Question

The graph shows the variation of $v$ with change in $u$ for a mirror. Points plotted above the point $P$ on the curve are for values of $v$ :
(A) Smaller than $f$
(B) Smaller that $2f$
(C) Larger than $f$
(D) Larger than $2f$

Answer 1

Hint: - Use the mirror formula that gives a relation $u$ , $v$ and $f$ and find an expression for $v$ in the terms of $u$ and $f$ . Then find the relation between $v$ and $u$ at the point $P$ . Take a value of $v$ greater than $u$ and find the relation between $v$ and $f$ .
Formula used:
${\displaystyle \frac{1}{f}}={\displaystyle \frac{1}{v}}+{\displaystyle \frac{1}{u}}$

Complete step-by-step solution:
Here, $u$ is the position of the object and $v$ is the position of the image with respect to the mirror. $f$ is the focal length of the mirror.
The relation between $u$ , $v$ and $f$ is given by ${\displaystyle \frac{1}{f}}={\displaystyle \frac{1}{v}}+{\displaystyle \frac{1}{u}}$.
$\Rightarrow {\displaystyle \frac{1}{v}}={\displaystyle \frac{1}{f}}-{\displaystyle \frac{1}{u}}$
On further solving we get,
${\displaystyle \frac{1}{v}}={\displaystyle \frac{u-f}{uf}}$
$\Rightarrow v={\displaystyle \frac{uf}{u-f}}$ ....... $\left(1\right)$
From the graph of $v$ versus $u$ we can understand that as the object comes towards the mirror ( as we reduce the object distance), the image distance increases. This means that $v$ is inversely proportional to $u$ .
Let us analyze the relation between $u$ and $v$ at the point $P$ . In the graph, we can see that the point $P$ also lies on a line passing through the origin and making an angle of ${45}^{\circ }$ with the positive x-axis.
From geometry, we know that the $x$ and $y$ coordinates of the points on a line passing through the origin and making an angle of ${45}^{\circ }$ with the positive x-axis are equal.
This means that at this point $P$ , $v=u$
Now, since the $v$ is inversely proportional to $u$ and at the point $P$ , $v=u$ , the value of $v$ will be greater than the value of $u$ for the points above point $P$ .
Therefore, let $v=nu$ , where $n$ is a real number greater than one.
$u={\displaystyle \frac{v}{n}}$ .
Substitute this value of $u$ in the equation $\left(1\right)$ .
$v={\displaystyle \frac{{\displaystyle \frac{v}{n}}f}{{\displaystyle \frac{v}{n}}-f}}$
$\Rightarrow {\displaystyle \frac{v}{n}}-f={\displaystyle \frac{f}{n}}$
Now further solving the equation we get,
$v-nf=f$
$\Rightarrow v=f+nf$
$\Rightarrow v=\left(n+1\right)f$
But $n\succ 1$
This means that $\left(n+1\right)\succ 2$
$\Rightarrow \left(n+1\right)f\succ 2f$
This finally means that $v\succ 2f$
Therefore, the value of $v$ is larger than $2f$ for the points above the point $P$ .

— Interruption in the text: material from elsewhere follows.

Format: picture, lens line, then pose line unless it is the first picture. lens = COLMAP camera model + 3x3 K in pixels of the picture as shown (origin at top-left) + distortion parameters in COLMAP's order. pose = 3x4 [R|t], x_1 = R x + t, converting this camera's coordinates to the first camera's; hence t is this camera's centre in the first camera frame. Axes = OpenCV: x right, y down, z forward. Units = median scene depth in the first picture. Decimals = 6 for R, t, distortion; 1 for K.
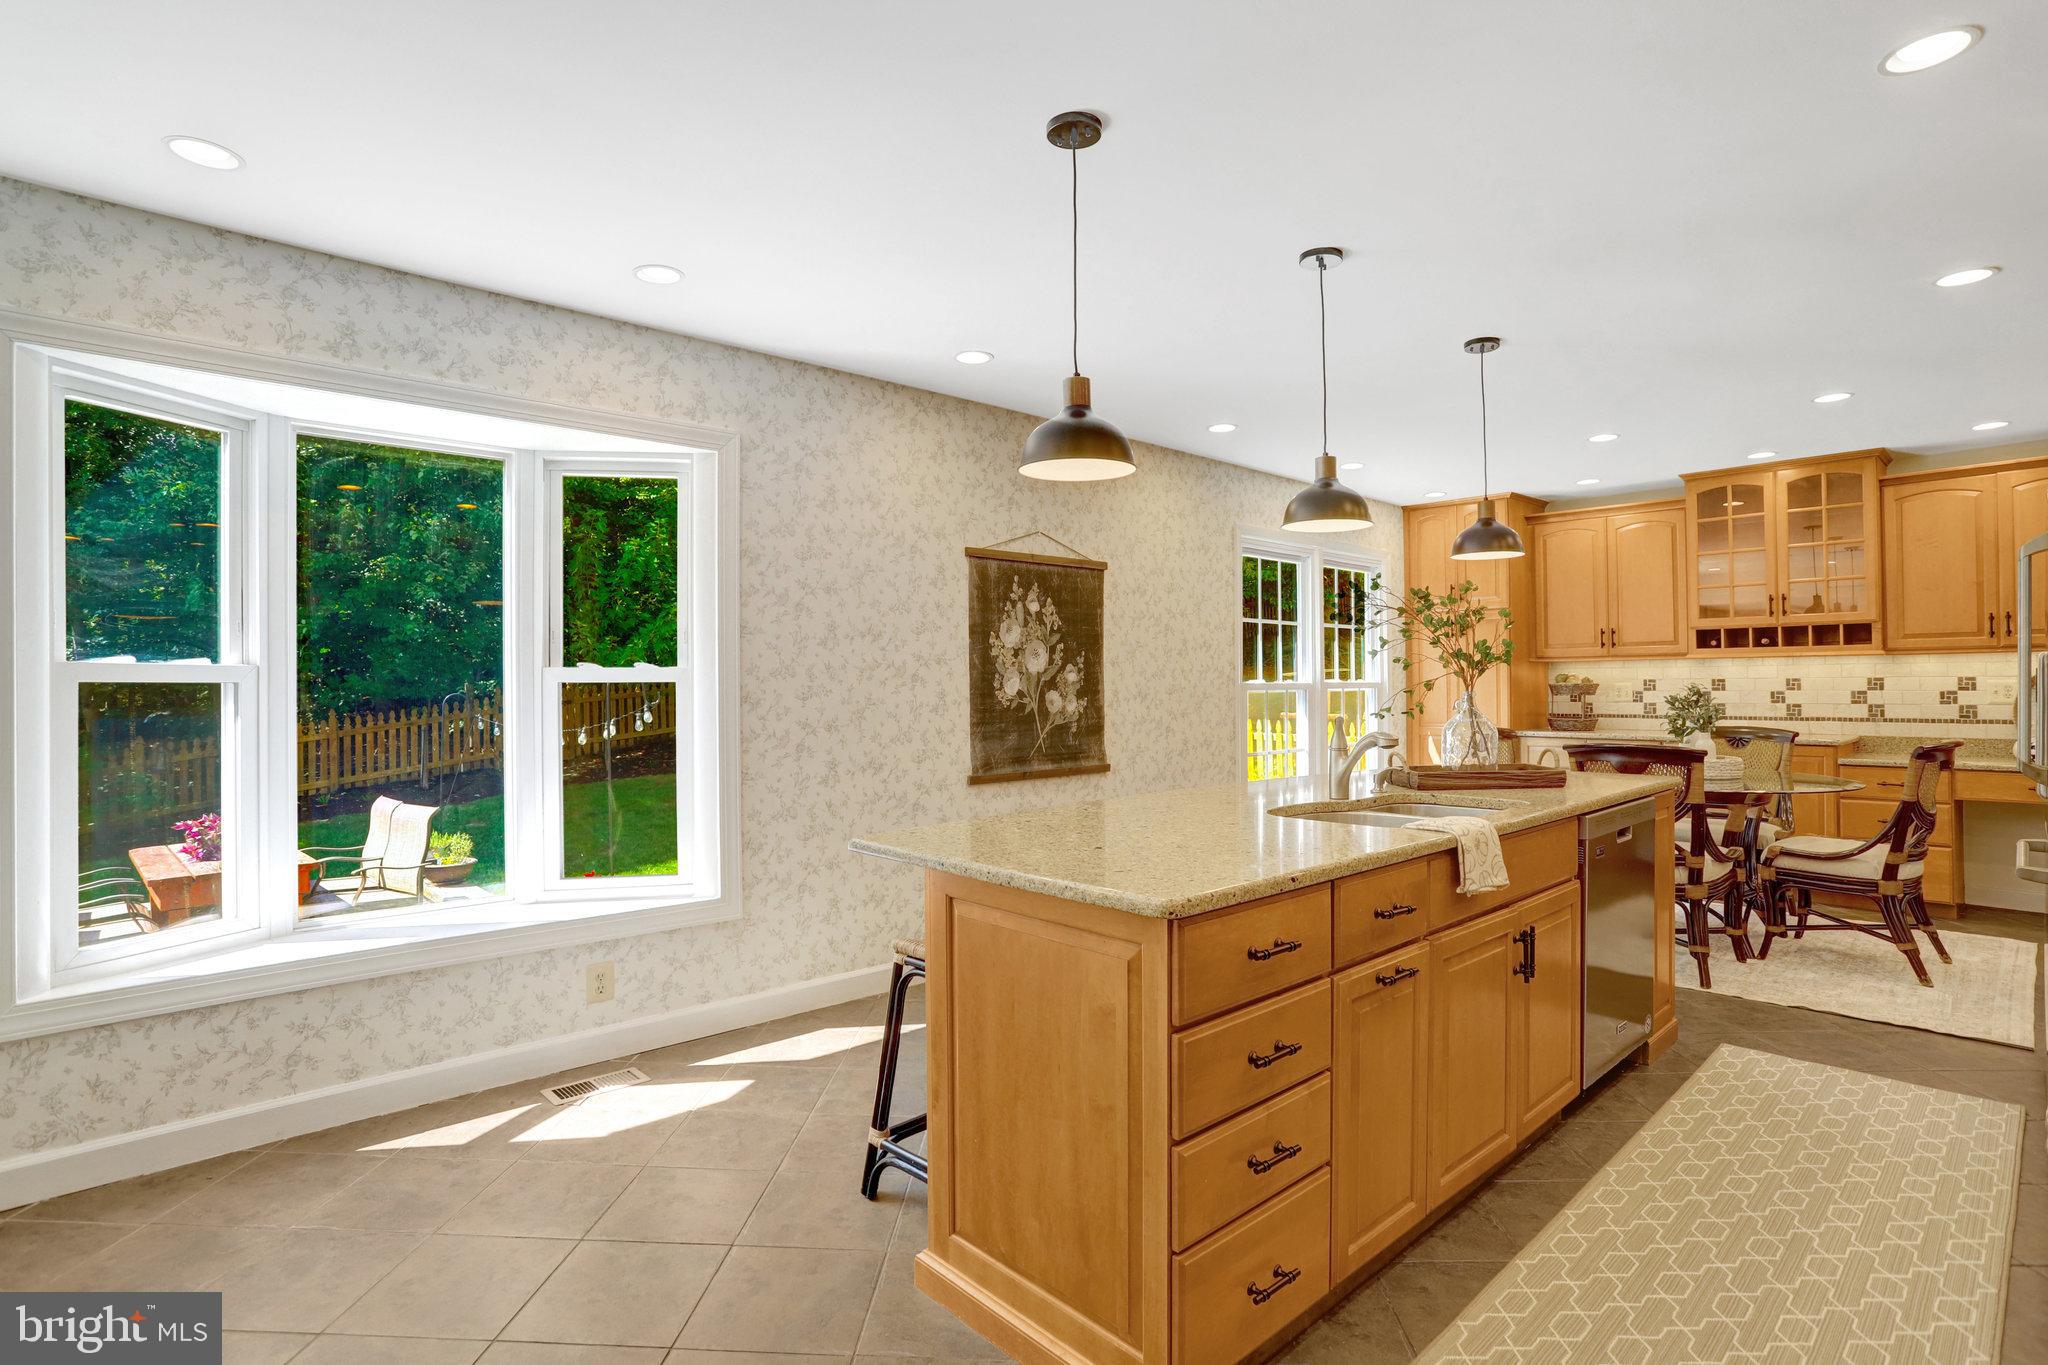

So, the correct answer is option (D).

Note: As a convex mirror produces a diminished image of a far object, a driver can easily see large traffic behind him in a small mirror. In a concave mirror which is used as a shaving mirror when we hold the face closer to the mirror, an enlarged image is produced. It is easy to understand which type of mirror is used once you understood their principle of working.